The Delhi High Court on Thursday refused to halt the annual general meeting or AGM of Religare and mentioned that the offer made by US based businessman, Danny Gaekwad, is infructuous as his letter seeking permission from SEBI to do so has already been returned.
The high court was hearing the petition filed by Sapna Rao, a minority shareholder of Religare Enterprises Ltd with 500 shares. She was supporting Gaekwad's offer.
Rao's petition had also mentioned that the conditional approval given to the Burman family by the Reserve Bank of India was not in consonance with the acquisition and takeover regulations of the Securities and Exchange Board of India. She sought to stop the Dabur fame Burman family's acquisition of the company's stake.
Rao was represented by Senior Advocate CA Sundaram.
Gaekwad’s offer spoke of a 17% premium over the Rs 235-a-share offer made by Burman family for a 26% stake in Religare. In addition to this, his offer is for a 55% stake in the company.
However, when Gaekwad’s offer surfaced, the Burman family had also released a media statement in its response. The statement mentioned that his offer was not a formal one, as he only sought permission from SEBI to be able to do so. The Burmans further mentioned that Gaekwad was already late in making the offer.
The Court Proceedings
The Burmans were represented by Senior Counsels Abhishek M. Singhvi, Mahesh Jethmalani, Abhimanyu Bhandari, and Dayan Krishnan.
Mr. Singhvi argued that this was a proxy litigation, marking the fourth attempt to delay the AGM. The September ROC Order, Jabalpur litigation, Rashmi Saluja's own suit, and the current writ, all aimed at allowing Dr. Saluja to continue as the Chair of Religare beyond Feb 7, argued Singhvi.
It was submitted before the high court bench that Sapna Rao, currently in Bangkok, had failed to prove her Indian citizenship to file a writ under Article 19 of the Constitution.
All parties were instructed to file their replies, with the matter scheduled for February 18.
SEBI was also represented and stated that the Burman open offer should proceed, as they had returned Danny's letter.
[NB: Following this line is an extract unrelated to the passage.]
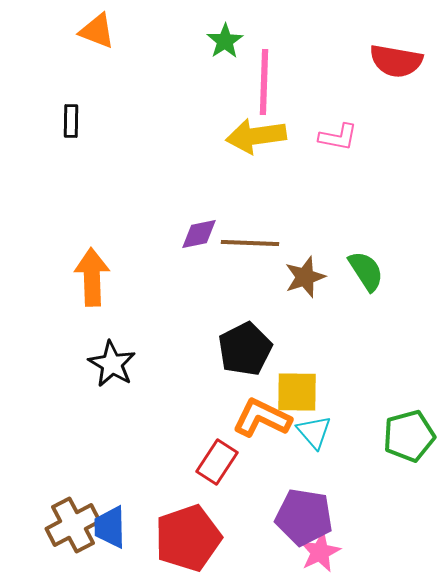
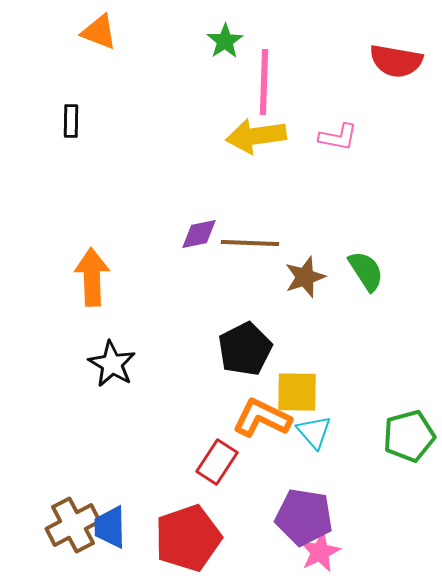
orange triangle: moved 2 px right, 1 px down
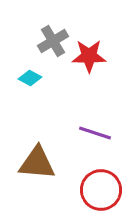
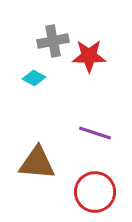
gray cross: rotated 20 degrees clockwise
cyan diamond: moved 4 px right
red circle: moved 6 px left, 2 px down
Stance of Independent Directors
Before the offer by Gaekwad became public, the independent directors of Religare Enterprises, on Jan. 23, flagged concerns over the open offer for the company's stake by the Burman family. The ongoing open offer of Rs 235 per share by M.B. Finmart Pvt., Puran Associates Ltd. and VIC Enterprises Ltd.—entities owned by the Burman family—was lower than the closing market price of Rs 271 on Sept. 22, 2023, a day before the announcement of the offer.
Furthermore, the directors also mentioned that the RBI approvals dated Dec. 9, 2024, given to Burmans regarding their open offer, were conditional in nature and mandated the Burman family entities to consolidate the non-banking financial companies within the Burman and Religare groups by March 31, 2026.
A detailed consolidation plan, supported by board resolutions, had to be submitted to the RBI within 90 days of the letter.
The directors submitted that non-compliance with the conditions set by the RBI could lead to dire regulatory consequences for the Burman family entities as well.